Me: I don’t know. I think reading twice before the next color is better.

To be clear. It was not my intention to get into a math conversation at this point. I just wanted her to go to bed.

No, this move on my part was truly about literacy, not math. I don’t want 10-minute reading time to turn into 10-minute coloring time. I really, really like the idea that books will become part of my kids’ independent bedtime routines.

But Tabitha loves to know the rules she’s playing by. And when those rules are based on numbers, they’re going to lead to math every time.

T: So read-read-color-read-read-color…like that?

Me: Right. That sounds like a good ratio.

T: Or read-read-read-read-color-color?

Whoa.

Couple things.

First of all, I used the term ratio with absolutely no expectation that she would process it, and I am quite sure that she did not.
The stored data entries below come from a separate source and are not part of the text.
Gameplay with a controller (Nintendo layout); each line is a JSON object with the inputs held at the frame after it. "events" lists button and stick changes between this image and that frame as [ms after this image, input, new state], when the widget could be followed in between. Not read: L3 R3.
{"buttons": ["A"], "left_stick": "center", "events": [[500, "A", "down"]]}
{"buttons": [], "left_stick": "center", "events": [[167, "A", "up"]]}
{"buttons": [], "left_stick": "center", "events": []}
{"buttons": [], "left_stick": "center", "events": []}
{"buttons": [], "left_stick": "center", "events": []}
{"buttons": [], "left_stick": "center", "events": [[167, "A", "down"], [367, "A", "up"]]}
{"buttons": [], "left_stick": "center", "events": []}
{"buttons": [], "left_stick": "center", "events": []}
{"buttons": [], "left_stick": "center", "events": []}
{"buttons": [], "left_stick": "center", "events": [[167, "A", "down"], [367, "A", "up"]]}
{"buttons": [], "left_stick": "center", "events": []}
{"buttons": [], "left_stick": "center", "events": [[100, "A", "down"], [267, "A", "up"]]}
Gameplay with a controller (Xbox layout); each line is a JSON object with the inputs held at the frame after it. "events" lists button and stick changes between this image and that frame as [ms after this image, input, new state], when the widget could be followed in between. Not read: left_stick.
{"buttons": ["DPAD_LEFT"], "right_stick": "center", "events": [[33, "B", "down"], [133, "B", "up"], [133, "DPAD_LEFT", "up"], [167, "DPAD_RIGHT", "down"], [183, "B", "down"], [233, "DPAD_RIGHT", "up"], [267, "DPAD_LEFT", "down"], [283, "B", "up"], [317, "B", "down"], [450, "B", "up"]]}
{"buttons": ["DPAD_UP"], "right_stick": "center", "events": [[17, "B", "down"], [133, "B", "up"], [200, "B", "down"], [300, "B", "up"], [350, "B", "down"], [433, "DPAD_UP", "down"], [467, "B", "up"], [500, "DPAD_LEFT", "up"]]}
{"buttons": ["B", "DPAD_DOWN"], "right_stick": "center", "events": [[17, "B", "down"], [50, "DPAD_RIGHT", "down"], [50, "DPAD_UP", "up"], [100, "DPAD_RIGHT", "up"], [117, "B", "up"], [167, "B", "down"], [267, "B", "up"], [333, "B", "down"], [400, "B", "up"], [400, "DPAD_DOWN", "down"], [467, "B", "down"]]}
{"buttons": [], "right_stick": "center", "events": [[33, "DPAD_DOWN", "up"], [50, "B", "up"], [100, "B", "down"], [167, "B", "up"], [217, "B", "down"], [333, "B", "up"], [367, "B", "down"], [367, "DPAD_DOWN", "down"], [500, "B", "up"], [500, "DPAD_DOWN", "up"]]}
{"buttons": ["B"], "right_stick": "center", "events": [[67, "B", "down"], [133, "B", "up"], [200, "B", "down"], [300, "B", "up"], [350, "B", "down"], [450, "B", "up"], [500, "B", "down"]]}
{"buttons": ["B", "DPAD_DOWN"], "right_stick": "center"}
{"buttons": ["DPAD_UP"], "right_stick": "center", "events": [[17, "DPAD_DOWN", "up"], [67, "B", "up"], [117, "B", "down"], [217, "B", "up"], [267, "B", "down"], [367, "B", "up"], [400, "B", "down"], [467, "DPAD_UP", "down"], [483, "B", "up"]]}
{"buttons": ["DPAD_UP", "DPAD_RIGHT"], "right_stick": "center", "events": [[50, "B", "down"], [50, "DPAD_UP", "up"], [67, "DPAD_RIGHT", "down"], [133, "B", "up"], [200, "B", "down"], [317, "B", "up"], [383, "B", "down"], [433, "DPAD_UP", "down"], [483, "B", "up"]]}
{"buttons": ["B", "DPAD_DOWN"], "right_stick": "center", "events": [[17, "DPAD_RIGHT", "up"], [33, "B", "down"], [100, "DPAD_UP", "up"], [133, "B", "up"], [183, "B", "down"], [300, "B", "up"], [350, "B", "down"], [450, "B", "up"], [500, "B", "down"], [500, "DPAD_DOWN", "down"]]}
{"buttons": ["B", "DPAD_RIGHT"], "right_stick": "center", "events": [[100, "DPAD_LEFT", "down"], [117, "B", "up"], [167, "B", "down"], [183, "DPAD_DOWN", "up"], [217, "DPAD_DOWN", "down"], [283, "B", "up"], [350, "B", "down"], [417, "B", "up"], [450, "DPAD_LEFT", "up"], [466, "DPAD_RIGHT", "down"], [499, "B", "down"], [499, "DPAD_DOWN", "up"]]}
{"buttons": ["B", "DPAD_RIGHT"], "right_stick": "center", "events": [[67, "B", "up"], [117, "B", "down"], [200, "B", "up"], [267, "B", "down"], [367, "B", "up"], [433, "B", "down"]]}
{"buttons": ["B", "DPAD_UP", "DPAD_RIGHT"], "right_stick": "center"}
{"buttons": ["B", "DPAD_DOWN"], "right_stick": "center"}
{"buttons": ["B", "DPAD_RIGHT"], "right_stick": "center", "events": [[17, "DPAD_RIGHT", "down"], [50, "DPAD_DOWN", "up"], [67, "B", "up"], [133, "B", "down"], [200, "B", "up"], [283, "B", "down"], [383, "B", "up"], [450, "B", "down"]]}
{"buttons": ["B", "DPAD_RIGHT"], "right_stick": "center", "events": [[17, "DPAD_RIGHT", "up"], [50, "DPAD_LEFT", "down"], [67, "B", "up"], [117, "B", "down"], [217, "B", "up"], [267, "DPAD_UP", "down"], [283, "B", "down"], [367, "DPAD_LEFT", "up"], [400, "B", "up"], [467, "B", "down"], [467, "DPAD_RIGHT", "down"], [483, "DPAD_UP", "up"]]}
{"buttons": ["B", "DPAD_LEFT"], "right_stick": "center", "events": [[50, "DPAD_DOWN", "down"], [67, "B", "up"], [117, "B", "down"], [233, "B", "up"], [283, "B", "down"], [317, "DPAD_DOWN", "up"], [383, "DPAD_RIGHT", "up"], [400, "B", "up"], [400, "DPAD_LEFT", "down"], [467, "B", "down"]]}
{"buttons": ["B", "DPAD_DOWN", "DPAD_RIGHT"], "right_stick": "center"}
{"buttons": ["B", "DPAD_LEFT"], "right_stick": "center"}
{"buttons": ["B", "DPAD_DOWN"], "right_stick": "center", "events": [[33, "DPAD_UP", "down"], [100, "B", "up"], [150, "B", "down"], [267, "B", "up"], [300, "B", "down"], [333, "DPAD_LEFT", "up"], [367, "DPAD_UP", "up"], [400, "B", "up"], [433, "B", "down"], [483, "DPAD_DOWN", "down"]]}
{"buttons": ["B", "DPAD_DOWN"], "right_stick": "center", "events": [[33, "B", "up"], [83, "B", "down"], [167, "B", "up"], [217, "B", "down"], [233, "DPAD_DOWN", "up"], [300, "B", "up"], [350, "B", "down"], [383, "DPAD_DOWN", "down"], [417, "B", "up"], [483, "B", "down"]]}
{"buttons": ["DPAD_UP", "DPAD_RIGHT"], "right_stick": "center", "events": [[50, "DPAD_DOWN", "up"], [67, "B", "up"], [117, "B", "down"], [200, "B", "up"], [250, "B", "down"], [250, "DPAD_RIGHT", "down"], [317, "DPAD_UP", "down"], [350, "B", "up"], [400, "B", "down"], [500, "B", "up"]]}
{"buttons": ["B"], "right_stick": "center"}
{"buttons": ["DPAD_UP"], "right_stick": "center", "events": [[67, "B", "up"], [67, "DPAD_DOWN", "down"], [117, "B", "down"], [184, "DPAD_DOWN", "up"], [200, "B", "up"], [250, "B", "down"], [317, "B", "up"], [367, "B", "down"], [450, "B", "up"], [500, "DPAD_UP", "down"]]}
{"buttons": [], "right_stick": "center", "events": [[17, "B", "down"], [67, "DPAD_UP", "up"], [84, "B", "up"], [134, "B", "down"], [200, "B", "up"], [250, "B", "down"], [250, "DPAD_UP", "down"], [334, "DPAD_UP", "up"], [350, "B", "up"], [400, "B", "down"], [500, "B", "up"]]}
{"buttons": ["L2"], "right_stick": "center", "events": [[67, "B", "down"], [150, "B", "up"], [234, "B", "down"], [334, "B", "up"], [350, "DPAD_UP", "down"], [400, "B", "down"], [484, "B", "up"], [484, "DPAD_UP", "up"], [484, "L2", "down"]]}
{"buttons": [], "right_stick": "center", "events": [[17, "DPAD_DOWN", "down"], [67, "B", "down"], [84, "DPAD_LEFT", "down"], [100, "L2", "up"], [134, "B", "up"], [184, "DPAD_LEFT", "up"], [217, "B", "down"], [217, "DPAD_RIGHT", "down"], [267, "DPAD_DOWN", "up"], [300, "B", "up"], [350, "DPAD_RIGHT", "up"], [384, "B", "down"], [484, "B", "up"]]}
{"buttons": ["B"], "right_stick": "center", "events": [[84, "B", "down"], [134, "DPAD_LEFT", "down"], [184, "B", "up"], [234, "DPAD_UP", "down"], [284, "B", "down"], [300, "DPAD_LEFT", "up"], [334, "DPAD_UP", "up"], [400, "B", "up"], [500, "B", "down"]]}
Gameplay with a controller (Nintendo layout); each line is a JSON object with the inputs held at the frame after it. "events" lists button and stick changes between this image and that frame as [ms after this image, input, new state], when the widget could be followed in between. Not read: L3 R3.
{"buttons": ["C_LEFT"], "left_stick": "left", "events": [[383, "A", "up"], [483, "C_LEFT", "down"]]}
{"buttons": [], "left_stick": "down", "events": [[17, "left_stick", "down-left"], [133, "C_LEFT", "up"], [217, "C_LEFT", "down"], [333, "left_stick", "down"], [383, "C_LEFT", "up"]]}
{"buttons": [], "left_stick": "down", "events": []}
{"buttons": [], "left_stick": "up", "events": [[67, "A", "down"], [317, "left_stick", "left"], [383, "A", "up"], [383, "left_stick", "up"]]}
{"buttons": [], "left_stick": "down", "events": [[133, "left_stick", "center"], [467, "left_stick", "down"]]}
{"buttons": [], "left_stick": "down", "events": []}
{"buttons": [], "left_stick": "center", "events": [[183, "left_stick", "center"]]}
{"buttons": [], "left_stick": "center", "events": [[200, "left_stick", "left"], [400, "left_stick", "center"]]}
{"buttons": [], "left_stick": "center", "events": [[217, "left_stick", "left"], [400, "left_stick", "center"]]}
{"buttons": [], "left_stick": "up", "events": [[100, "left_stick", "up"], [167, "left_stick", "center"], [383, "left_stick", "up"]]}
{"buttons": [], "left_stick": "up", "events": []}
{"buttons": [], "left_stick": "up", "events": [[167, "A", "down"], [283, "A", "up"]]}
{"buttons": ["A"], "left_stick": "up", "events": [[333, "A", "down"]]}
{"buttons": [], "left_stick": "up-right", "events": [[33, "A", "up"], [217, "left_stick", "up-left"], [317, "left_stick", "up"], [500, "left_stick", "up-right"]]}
I have long been an advocate of using good vocabulary with my children—there is no shame in not knowing the meaning of a word, but also no sheltering them from the fact that these words exist. This is at least partly the source of their substantial vocabularies. But I do not believe she knows the word ratio.

Secondly, Tabitha’s reformulation of the 2:1 ratio as 4:2 blew me away. It nearly slipped past me without notice. I was focused on getting them to bed; we were in the truly final phase of that process. I had pretty much tuned her out.

But when I looked at her, I could see she was expecting a reply. She needed to know whether she could get two coloring nights in a row by doing four reading nights in a row.

So I replayed her question in my mind, counting the reads.

Me: Yes. That would be fine. You may do that.